### [TEXT PROVIDED]
◇ ◇ ◇ ◇

The story was preposterous, of course, and had no connection with what actually happened, but the reporters had no way of knowing that. The watering-can image made splendid copy, so out it went, along with everything else.
But by this time at least one enterprising reporter had already made his way to the club. In Pittsburgh that Monday the headline across the front of the
Post
read: “TO THE DAM AT LAST.” The story had been sent out at nine the night before and said, as Unger had, that the Pittsburgh people were safe and, as Parke had, that warnings had been sent down the valley before the break. In another two days more reporters would show up at South Fork. They would begin looking over the construction of the dam itself and start questioning the local people about the club. South Fork would shortly become the center of a stormy series of events, but for now Johnstown remained the major focus of attention.
One survivor after another was interviewed and dozens of frightful personal experiences were penciled into reporters’ notebooks. The heroism of Bill Heppenstall (Hepenthal several papers spelled it), the adventures of Gertrude Quinn, and John Hess’s ride into East Conemaugh were described at length.
Numerous stories were collected of ironic or incredible things that happened. All of Johnstown’s three or four blind people had survived the flood. Frank Benford’s dun-colored mare was found in an alley next to where the Hulbert House had been, up to her belly in debris, alive, but blinded in both eyes. Old Mrs. Levergood, widow of Jacob Levergood, whose father had owned the town way back in the early days, was found dead, all the way up at Sandy Vale, still seated in her rocking chair.
Then there was the story about the engineer at the Cambria works who early in the afternoon of that fateful Friday had started a letter to an old college friend, “Thank God, I am through with a day such as I hope never to pass again.” A “gay girl” of the town was said to have jumped from a hotel window during the very worst of the flood in a fatal effort to save a drowning child. There was a Newfoundland dog that supposedly hauled a Woodvale woman to safety and then swam back to save a drowning baby. And another dog, a water spaniel named Romeo, was said to have towed his mistress, Mrs. Charles Kress, to the windows of Alma Hall. And just above the hideous pileup at the stone bridge, on a billboard at the depot, there was a large poster, undamaged by the flood, which several reporters made a point of mentioning. Put there a few days before the flood to announce the arrival of Augustin Daly’s
A Night Off,
its very large headline read, “Intensely Funny.”
Among the best pieces describing the human condition in Johnstown during these days were several by a late-arriving cub reporter for the Philadelphia
Press
whose name was Richard Harding Davis. The son of two prominent Philadelphia literary figures, he was strikingly handsome, twenty-five, elegant, aloof, and loving every minute of his first real assignment. At Lehigh he had been the most popular figure on campus, despite what one of his classmates described as his “strict adherence to everything English in the way of dress and manner.” His first job had been on the Philadelphia
Record
where he sported a long, yellow ulster, carried a cane, and was rather hard for the old newspapermen to swallow. As it was, he only lasted three months. He was caught one day by the city editor writing up an assignment with his kid gloves on and was promptly fired on the spot.

◇ ◇ ◇ ◇

Extracted data entries:

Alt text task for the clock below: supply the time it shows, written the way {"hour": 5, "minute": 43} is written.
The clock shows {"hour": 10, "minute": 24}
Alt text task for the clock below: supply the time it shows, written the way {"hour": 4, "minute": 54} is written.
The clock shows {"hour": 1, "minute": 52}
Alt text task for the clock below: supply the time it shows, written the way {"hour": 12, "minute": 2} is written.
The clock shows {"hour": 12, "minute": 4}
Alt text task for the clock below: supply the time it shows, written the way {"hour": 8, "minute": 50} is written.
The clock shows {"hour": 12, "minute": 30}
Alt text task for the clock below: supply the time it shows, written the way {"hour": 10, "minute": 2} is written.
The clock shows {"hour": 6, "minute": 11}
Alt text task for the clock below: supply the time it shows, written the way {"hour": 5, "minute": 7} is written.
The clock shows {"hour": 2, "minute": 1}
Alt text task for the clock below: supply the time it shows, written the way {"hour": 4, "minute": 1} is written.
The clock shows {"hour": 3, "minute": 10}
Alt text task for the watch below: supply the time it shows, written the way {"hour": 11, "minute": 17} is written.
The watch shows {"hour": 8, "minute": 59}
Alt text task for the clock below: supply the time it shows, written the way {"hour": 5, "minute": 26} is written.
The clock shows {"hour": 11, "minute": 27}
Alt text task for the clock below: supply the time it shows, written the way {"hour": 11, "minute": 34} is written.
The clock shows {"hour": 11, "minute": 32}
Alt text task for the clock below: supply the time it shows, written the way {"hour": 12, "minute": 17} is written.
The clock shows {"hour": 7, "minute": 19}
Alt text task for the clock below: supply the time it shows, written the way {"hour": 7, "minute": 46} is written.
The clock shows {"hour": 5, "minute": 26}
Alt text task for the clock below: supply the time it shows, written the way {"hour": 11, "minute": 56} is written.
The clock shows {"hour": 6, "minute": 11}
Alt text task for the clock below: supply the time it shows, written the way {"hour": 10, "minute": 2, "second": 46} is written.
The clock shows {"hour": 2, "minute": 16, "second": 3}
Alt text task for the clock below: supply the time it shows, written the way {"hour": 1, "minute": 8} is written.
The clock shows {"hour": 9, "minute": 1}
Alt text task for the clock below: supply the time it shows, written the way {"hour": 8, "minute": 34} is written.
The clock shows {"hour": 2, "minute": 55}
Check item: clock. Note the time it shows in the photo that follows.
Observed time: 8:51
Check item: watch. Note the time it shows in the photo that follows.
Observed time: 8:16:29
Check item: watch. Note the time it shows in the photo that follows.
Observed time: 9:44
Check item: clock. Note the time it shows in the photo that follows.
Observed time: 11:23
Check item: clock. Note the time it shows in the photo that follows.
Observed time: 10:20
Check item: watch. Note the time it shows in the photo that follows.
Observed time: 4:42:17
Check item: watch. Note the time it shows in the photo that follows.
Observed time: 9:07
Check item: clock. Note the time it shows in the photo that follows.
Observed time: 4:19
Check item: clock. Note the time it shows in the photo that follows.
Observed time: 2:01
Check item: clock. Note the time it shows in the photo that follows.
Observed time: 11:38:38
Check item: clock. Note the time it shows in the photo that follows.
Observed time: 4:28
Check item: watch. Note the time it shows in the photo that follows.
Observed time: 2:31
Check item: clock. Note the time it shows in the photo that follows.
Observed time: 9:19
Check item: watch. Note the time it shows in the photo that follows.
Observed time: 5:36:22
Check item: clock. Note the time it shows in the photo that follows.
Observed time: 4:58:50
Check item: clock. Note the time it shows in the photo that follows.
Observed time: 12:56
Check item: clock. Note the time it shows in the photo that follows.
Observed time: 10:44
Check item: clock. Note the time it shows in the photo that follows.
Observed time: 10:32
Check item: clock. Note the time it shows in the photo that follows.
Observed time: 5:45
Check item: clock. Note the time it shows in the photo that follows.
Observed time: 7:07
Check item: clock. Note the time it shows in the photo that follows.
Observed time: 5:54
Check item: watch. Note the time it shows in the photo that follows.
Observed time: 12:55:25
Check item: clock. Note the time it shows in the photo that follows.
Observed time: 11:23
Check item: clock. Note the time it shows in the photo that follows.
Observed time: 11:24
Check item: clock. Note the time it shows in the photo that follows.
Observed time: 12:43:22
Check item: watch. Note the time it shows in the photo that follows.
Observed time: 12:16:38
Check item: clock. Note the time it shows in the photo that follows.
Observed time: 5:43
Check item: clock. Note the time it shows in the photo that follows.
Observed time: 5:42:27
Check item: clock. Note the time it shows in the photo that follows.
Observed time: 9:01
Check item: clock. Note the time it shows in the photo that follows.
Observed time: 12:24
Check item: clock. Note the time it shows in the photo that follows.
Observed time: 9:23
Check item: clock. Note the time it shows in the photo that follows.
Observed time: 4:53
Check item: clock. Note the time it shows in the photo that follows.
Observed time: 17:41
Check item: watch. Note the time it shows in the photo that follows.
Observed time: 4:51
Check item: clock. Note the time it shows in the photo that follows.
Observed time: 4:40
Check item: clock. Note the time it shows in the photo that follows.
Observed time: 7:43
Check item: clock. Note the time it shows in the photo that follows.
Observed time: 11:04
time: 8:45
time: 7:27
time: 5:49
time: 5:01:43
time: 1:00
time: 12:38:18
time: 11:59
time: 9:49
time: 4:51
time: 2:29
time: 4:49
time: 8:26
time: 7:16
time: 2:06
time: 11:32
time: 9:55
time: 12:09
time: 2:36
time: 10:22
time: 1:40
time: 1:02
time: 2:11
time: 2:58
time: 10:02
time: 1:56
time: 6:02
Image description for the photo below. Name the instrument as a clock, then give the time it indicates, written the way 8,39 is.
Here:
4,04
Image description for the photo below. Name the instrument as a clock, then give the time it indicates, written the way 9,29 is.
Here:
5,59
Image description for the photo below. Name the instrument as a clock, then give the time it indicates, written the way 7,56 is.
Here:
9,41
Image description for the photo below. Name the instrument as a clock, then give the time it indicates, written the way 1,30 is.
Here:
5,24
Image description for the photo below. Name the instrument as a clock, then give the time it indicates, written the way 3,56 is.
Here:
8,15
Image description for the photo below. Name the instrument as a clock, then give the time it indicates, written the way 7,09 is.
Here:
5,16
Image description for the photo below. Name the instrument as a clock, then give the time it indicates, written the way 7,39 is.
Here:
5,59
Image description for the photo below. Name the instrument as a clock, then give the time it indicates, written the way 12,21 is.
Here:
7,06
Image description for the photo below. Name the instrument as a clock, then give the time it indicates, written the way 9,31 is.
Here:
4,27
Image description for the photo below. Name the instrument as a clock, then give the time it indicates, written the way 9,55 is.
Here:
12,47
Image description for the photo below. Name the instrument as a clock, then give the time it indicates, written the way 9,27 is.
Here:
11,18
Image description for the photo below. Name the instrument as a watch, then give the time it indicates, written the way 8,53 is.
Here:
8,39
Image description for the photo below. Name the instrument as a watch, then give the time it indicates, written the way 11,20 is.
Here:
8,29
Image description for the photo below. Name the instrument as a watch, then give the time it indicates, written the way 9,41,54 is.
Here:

◇ ◇ ◇ ◇

### [ACTIONS TO TAKE]
**1.** In the passage on the Johnstown flood, what did the very large headline on the undamaged poster at the depot say?
**2.** Decide whether each statement agrees with the passage on the Johnstown flood, answering yes or no and quoting the words of the passage that decide it: (a) Richard Harding Davis was twenty-five when he covered Johnstown. (b) Johnstown's blind people all died in the flood. (c) Davis held his job at the Philadelphia Record for about a year.
**3.** Resume the passage on the Johnstown flood, starting after its final sentence.
These records are separate material and unrelated to the passage on the Johnstown flood.

### [ANSWERS TO THE TASKS]
**1.** "Intensely Funny."

**2.**
(a) Yes: "he was strikingly handsome, twenty-five"
(b) No: "All of Johnstown’s three or four blind people had survived the flood."
(c) No: "As it was, he only lasted three months."

**3.**
But with the
Press
he had fared better. He had sold a few short stories, interviewed Walt Whitman, and sent some samples of his work off to Robert Louis Stevenson with a request for advice. Stevenson advised writing “with considerate slowness and on the most ambitious models.” The slowness Davis would never quite master, nor would he try really; and the only ambitious model he ever seems to have set his sights on was his own very clear picture of himself as the world’s most dashing and celebrated foreign correspondent.
At the time the Johnstown story broke, Davis had been on vacation. It took several days for him to persuade the paper to send him, and when he finally arrived, he got off to a characteristic start. “A Philadelphia reporter was sent here to finish up the disaster, but the disaster is likely to finish him,” wrote
The New York Times
man. On alighting from his train, Davis “paralysed Newspaper row” by asking for the nearest restaurant. When it was explained that everyone had to forage on the country, Davis wanted to know where he could hire a horse and buggy, which set off another round of laughter. “But,” concluded the
Times
man, “he capped the climax by asking where he could buy a white shirt. A boiled shirt here is as rare as mince pie in Africa.”
Boiled shirt or no, he went to work, concentrating on human-interest stories. He wrote of walking over thousands of spilled cigars and of a pretty, young relief worker named Miss Hinkley of Philadelphia who was
…sitting busily writing at a table beside an open window which looked out on the yard of the morgue, and in which forty odd coffins filled with the dead were being examined by the living. Miss Hinkley’s hair was as carefully arranged and her tailor-made gown as neat and fresh as if she had stepped that moment from the Quaker City’s Rittenhouse Square. Reporters became painfully conscious of clothes that have been slept in for seven nights, and chins that had forgotten razors.
He wrote about a fist fight down in Cambria City between a local deputy sheriff and a drunken National Guard lieutenant named Jackson, who was put under arrest and sent back to Pittsburgh after several bystanders, including Davis, stepped in to break things up. He described the offers coming in from people all over the country who wished to adopt a Johnstown orphan, and told the story of a man named John McKee, whose body had been found inside a cell of the town jail. McKee had been locked up for twenty-four hours for overcelebrating on Memorial Day.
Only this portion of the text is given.